What is the number of lines in the data below that contain "style"? Answer with that number and no other words.

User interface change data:
----------
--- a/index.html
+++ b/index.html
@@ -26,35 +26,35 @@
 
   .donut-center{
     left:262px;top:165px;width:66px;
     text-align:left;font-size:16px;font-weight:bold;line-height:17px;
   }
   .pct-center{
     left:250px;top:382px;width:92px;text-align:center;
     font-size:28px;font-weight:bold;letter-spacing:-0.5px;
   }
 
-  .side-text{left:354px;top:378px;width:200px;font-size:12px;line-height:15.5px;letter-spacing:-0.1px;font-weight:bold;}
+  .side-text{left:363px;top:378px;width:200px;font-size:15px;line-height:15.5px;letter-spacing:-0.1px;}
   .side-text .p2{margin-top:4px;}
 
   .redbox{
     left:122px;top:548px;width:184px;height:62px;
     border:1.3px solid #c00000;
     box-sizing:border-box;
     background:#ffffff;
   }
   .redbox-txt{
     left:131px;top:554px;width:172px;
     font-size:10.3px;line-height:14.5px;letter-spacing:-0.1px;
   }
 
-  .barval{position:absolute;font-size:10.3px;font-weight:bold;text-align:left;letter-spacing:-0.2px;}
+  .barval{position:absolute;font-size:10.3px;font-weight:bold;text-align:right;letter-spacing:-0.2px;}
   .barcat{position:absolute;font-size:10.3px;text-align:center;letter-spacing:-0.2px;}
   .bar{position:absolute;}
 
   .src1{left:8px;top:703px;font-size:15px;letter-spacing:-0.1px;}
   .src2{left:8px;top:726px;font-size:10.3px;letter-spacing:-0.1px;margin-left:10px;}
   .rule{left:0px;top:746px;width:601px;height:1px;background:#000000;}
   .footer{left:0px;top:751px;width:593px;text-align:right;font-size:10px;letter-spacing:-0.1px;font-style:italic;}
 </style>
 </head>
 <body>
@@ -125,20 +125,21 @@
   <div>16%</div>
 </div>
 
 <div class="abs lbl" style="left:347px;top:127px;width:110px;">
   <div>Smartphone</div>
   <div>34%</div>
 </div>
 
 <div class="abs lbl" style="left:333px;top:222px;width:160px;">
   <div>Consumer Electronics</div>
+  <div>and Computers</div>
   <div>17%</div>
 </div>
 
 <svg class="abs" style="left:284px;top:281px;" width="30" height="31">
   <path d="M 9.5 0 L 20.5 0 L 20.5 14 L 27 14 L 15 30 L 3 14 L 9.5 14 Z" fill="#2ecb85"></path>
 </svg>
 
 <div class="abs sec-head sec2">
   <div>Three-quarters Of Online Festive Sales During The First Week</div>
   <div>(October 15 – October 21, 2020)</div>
----------
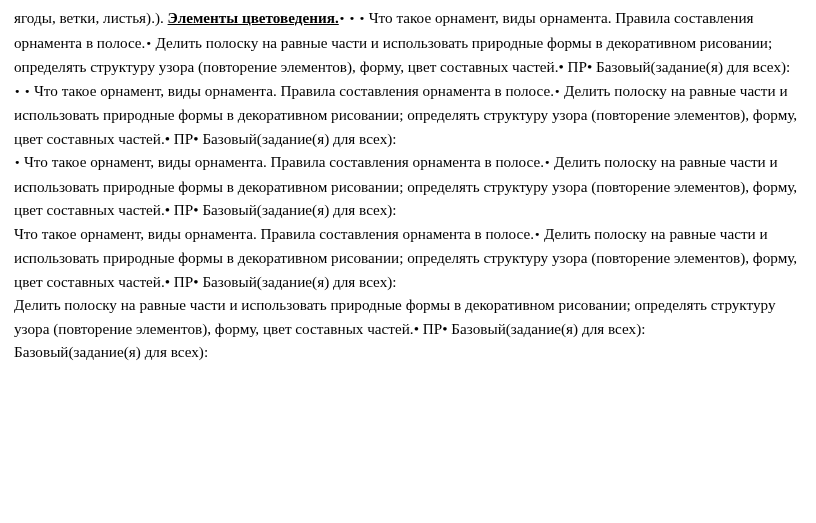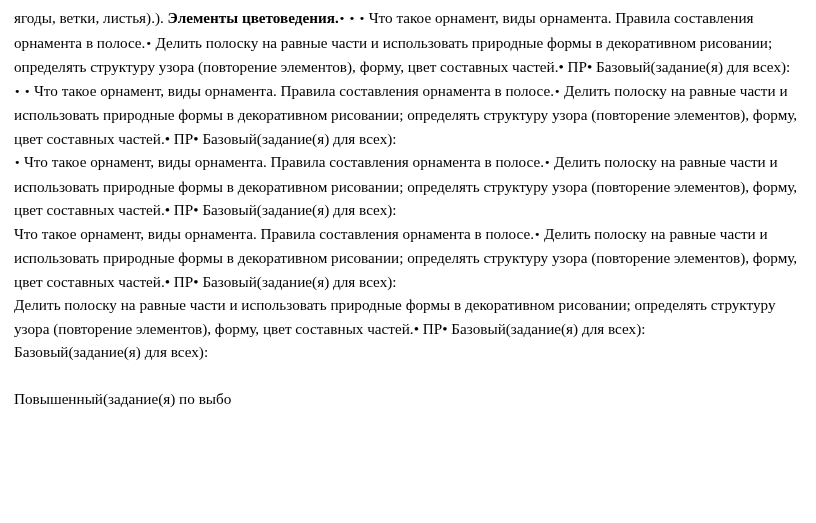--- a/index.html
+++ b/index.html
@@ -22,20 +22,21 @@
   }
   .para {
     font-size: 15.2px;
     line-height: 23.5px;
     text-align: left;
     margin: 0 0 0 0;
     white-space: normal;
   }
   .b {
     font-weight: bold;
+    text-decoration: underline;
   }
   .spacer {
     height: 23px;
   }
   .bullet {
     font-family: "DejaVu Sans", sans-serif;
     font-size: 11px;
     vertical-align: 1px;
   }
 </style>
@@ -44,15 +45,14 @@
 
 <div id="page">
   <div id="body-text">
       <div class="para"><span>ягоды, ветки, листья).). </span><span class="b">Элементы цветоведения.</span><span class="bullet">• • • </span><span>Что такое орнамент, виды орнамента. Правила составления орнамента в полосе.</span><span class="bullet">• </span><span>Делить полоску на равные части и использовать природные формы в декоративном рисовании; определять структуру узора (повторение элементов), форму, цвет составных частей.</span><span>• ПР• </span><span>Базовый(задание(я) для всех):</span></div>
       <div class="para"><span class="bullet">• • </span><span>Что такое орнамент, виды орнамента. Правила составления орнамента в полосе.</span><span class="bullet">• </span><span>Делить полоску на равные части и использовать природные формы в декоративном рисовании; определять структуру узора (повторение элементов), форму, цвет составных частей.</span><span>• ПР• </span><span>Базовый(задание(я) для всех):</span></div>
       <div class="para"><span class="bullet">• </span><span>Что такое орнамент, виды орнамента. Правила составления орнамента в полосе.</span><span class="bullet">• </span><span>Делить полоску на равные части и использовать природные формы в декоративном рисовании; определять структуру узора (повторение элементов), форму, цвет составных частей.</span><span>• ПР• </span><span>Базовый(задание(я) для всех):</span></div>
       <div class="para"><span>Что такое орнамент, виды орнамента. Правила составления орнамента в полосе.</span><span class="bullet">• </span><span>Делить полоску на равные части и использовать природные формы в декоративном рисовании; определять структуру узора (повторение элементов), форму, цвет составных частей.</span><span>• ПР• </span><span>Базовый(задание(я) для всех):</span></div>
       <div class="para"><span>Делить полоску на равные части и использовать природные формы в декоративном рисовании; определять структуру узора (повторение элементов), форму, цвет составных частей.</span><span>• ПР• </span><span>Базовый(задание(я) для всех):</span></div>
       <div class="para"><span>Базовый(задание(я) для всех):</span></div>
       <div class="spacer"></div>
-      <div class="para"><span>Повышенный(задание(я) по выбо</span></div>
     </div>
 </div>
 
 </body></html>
----------
» Output for this exercise:
6